Well the message is telling you message is null. I've never had that, and if you are feeding in a source with message that can't happen. It's probably missconf of your input.

splitice avatar Dec 16 '16 10:12 splitice

Maybe the best way is url decode before json decode.

vus520 avatar Dec 16 '16 12:12 vus520

@vus520 urlencoding is entirely different format. %20 etc.

splitice avatar Dec 17 '16 03:12 splitice

@splitice

how about replace \x to % first then urldecode .

vus520 avatar Dec 17 '16 05:12 vus520

that would result strings containing %[num] being incorrectly translated.

splitice avatar Dec 17 '16 05:12 splitice

Good news for nginx users: log_format supports json encoding starting from nginx 1.11.8:

  • http://nginx.org/en/docs/http/ngx_http_log_module.html#log_format

bobrik avatar Jan 01 '17 22:01 bobrik

Has anyone done any compatibility testing with strange encoding or real-world data?

[Records from a collection]
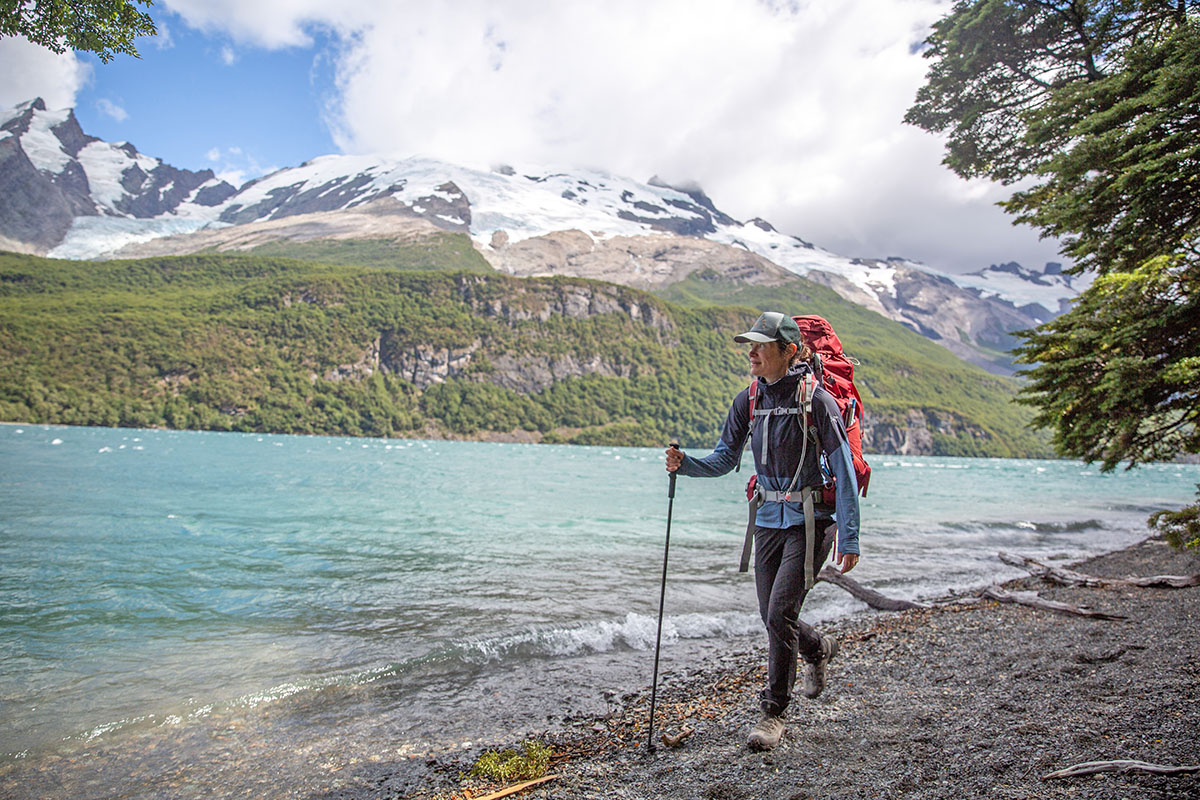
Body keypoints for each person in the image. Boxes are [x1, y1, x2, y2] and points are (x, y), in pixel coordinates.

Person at [664, 311, 860, 751]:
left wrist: (850, 535)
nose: (751, 352)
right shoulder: (748, 399)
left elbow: (844, 471)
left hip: (811, 523)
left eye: (760, 345)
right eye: (749, 345)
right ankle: (818, 648)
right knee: (771, 615)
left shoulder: (817, 401)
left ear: (788, 351)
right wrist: (686, 464)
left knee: (779, 614)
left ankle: (774, 713)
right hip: (768, 521)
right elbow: (723, 458)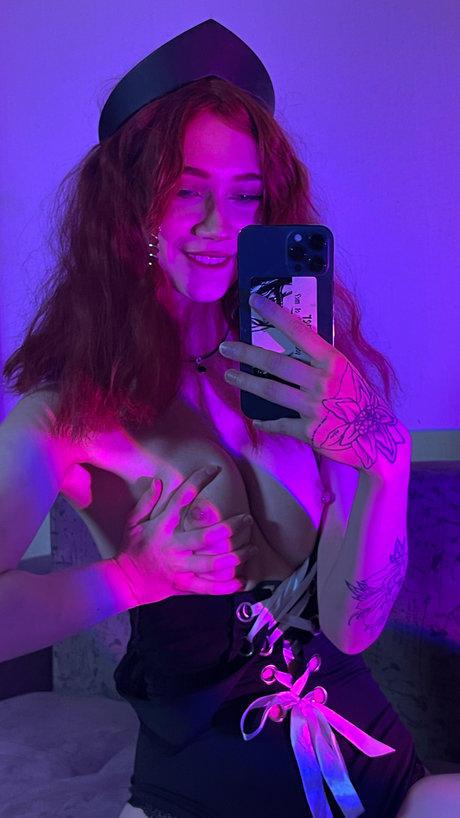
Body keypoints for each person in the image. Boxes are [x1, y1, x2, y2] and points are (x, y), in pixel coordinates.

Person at [1, 18, 458, 818]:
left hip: (379, 780)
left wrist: (382, 457)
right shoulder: (66, 414)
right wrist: (132, 577)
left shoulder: (305, 380)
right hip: (198, 793)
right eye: (187, 192)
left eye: (245, 195)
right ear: (131, 209)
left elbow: (351, 629)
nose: (222, 226)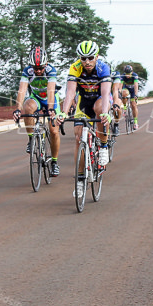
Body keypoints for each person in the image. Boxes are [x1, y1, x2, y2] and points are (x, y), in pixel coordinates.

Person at [56, 40, 114, 197]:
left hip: (100, 100)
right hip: (84, 102)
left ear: (97, 56)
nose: (87, 62)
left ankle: (103, 146)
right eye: (83, 58)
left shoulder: (103, 68)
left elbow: (105, 93)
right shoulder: (75, 68)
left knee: (99, 111)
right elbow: (70, 92)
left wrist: (105, 113)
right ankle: (80, 179)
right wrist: (63, 113)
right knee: (78, 136)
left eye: (90, 58)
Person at [13, 46, 61, 176]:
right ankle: (31, 139)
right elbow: (22, 90)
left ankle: (55, 162)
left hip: (51, 99)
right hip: (37, 98)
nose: (38, 71)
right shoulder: (27, 71)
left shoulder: (51, 71)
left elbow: (51, 90)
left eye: (41, 68)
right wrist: (17, 109)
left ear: (46, 64)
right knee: (27, 107)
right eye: (35, 68)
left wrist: (51, 108)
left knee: (54, 131)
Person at [114, 63, 142, 129]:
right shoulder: (123, 76)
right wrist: (119, 93)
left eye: (129, 73)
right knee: (123, 93)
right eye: (126, 73)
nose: (127, 75)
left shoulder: (134, 76)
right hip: (126, 89)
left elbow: (136, 85)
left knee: (134, 105)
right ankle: (124, 107)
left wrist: (136, 95)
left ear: (131, 72)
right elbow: (120, 86)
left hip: (133, 90)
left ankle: (135, 122)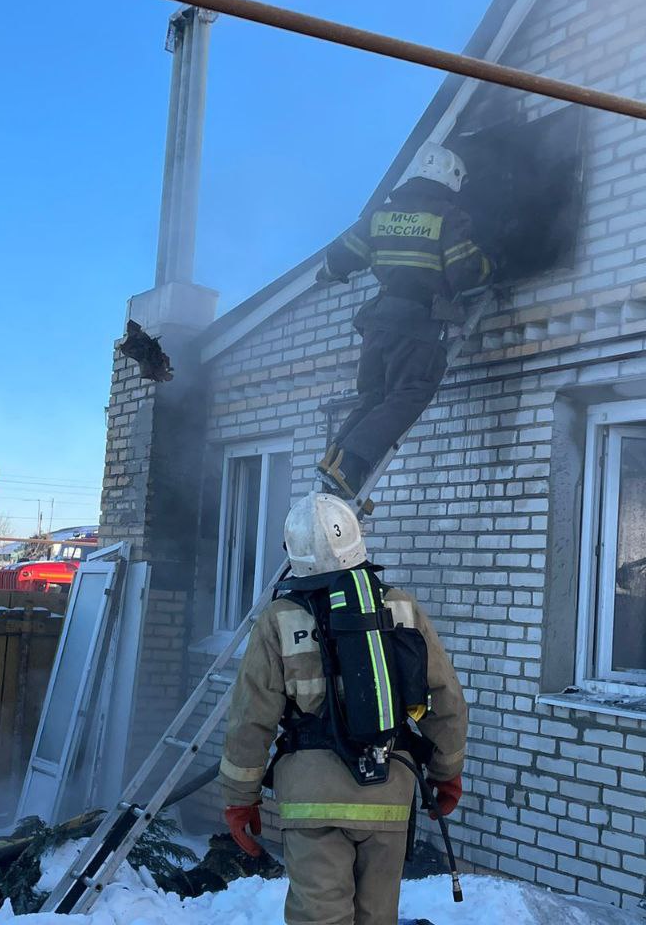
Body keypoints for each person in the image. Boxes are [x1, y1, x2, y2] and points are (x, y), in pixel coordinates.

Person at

List of tasks |
- 1) Restate the paragraph in the forum thread on log decoding that begins "Well the message is telling you" more briefly, keeping its main facts.
- 2) Extend the forum thread on log decoding with a few more posts following its final one.

Activity answers |
- 1) The error means the message is null. The writer has never seen this and says it cannot happen when the source supplies a message, so the input is probably misconfigured.

- 2)
I noticed there isnt any json support for nginx's error_log yet

splitice avatar Jan 04 '17 12:01 splitice

@splitice

try this one.

filter{

    ruby {
        code => " if event['message']
            event['message'] = event['message'].gsub('\x22','').gsub('\x9B','').gsub('\x08','').gsub('\x09','').gsub('\x','')
            end
        "
    }

    json{
        source => "message"
    }
}

Not the best way, replace one by one ....

vus520 avatar Jan 12 '17 10:01 vus520

    `code =>  'event["request_body"] = event["request_body"].gsub("\\x22","\"").gsub("\\x5C","/")'`

test alot. this work..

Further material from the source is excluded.